Your task: Could you filter the records below down to the lines that include the word "player"?

(Saved entries)
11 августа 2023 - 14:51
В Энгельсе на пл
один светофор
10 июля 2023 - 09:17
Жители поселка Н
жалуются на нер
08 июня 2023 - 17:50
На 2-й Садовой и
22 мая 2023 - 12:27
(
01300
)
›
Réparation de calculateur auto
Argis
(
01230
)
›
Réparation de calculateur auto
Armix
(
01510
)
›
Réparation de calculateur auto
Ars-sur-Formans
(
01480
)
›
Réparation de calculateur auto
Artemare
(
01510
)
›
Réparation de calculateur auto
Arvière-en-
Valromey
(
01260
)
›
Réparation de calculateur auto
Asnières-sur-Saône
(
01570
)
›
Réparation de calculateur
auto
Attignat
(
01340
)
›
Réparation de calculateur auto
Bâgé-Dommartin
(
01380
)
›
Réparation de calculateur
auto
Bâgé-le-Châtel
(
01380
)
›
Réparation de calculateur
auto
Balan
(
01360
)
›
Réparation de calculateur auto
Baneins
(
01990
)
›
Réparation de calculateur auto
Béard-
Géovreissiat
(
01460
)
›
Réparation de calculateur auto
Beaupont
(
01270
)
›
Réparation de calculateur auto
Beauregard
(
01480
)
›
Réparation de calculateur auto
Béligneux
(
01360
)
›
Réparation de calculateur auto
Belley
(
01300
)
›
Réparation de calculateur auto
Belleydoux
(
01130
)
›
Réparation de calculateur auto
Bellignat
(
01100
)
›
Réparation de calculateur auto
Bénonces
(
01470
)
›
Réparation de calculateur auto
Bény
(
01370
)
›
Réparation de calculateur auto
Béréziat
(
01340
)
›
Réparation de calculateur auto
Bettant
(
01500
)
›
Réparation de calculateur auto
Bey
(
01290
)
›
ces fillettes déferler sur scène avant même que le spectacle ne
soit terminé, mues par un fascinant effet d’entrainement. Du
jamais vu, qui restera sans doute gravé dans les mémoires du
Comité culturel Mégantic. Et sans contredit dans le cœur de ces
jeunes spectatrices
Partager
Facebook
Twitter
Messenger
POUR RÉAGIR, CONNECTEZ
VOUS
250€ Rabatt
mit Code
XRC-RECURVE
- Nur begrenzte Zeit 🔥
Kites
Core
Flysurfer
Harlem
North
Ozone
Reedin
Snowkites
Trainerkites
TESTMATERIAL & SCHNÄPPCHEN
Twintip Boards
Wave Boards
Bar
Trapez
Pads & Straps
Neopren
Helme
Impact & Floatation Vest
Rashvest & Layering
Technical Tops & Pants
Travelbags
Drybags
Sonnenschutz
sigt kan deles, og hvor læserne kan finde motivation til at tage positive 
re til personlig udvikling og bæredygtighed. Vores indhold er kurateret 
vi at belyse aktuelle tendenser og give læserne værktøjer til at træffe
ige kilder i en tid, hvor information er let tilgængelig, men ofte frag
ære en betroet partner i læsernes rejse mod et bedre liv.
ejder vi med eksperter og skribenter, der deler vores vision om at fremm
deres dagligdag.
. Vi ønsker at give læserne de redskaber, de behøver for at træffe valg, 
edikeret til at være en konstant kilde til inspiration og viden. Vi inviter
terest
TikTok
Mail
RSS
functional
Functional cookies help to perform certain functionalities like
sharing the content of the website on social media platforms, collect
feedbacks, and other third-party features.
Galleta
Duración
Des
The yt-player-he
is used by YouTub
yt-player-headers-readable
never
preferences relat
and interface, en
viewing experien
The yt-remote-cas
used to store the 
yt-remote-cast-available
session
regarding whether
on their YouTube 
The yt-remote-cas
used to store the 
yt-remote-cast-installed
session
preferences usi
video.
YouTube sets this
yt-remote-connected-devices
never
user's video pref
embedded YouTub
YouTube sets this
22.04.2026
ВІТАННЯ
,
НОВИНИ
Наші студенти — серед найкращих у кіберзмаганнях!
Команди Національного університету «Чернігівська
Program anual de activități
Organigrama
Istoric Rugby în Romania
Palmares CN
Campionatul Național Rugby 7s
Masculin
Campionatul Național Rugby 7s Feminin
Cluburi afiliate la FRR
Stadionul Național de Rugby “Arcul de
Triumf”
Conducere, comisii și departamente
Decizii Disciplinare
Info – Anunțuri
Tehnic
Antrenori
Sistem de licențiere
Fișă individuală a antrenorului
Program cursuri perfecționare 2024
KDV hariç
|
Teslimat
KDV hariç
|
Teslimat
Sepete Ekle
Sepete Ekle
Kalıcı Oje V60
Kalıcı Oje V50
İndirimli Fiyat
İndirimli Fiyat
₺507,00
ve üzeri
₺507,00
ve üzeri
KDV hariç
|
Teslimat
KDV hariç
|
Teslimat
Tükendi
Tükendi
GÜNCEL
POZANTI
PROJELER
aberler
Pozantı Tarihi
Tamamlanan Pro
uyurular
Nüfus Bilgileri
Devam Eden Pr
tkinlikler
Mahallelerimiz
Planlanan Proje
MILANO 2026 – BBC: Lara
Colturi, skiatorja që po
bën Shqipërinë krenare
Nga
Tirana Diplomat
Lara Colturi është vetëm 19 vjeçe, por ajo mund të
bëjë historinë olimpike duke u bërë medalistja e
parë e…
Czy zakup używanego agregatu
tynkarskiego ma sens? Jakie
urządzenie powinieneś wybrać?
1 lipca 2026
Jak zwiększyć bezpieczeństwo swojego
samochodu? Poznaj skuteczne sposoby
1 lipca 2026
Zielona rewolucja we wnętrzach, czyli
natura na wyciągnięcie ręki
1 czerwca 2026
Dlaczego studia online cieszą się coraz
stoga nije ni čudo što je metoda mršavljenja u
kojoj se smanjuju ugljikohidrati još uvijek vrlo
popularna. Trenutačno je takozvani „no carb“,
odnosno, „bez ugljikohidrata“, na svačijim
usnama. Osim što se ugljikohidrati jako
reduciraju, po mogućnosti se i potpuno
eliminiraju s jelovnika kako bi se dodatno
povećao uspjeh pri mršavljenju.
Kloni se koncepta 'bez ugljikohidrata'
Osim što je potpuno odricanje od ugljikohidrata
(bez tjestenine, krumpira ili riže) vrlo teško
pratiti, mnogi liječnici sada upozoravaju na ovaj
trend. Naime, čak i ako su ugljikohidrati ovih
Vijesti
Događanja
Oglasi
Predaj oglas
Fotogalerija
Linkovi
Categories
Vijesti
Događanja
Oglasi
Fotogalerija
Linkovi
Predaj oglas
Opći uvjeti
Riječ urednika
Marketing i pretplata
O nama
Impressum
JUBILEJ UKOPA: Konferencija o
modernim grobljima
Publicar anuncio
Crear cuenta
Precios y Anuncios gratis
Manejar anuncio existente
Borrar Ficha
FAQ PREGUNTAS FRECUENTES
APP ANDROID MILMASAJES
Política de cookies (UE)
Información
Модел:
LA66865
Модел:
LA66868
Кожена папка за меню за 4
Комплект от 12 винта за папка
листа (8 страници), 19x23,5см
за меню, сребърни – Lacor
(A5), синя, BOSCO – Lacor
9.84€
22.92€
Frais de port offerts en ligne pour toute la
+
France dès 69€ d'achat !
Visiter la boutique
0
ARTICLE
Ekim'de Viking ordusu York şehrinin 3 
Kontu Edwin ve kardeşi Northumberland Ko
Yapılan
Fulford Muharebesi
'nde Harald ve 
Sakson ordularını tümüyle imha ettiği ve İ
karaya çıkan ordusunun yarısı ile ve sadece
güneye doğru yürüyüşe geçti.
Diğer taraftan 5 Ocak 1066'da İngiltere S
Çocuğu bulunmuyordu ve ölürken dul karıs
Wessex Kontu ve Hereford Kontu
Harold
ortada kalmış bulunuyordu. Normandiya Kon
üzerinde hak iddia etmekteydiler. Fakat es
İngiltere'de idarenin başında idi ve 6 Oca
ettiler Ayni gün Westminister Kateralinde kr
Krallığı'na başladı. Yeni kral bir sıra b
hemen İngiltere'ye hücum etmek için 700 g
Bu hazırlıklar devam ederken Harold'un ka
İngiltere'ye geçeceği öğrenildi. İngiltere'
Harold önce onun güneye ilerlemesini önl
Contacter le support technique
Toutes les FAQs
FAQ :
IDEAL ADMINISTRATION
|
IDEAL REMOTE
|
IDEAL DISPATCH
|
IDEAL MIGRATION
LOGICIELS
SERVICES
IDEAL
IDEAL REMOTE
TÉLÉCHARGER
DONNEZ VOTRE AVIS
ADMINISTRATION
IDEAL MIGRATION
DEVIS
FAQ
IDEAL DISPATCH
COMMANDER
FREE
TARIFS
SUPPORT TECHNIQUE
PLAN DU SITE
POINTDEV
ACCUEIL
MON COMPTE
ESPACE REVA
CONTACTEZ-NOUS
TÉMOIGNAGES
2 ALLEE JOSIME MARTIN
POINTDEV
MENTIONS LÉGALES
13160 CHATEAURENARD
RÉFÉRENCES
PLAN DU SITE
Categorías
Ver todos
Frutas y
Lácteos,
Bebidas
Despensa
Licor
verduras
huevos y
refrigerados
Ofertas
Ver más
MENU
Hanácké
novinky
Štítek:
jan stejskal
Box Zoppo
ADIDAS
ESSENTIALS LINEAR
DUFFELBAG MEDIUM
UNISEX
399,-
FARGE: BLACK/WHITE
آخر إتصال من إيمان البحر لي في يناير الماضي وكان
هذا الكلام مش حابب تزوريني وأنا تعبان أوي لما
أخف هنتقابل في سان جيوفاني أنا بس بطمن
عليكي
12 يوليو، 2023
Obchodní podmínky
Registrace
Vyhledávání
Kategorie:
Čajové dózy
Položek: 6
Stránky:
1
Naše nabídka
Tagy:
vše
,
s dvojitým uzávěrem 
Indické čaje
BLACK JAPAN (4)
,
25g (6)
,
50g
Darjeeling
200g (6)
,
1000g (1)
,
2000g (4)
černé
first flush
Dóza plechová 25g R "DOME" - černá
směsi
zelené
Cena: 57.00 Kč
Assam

Task response:
The yt-player-he
yt-player-headers-readable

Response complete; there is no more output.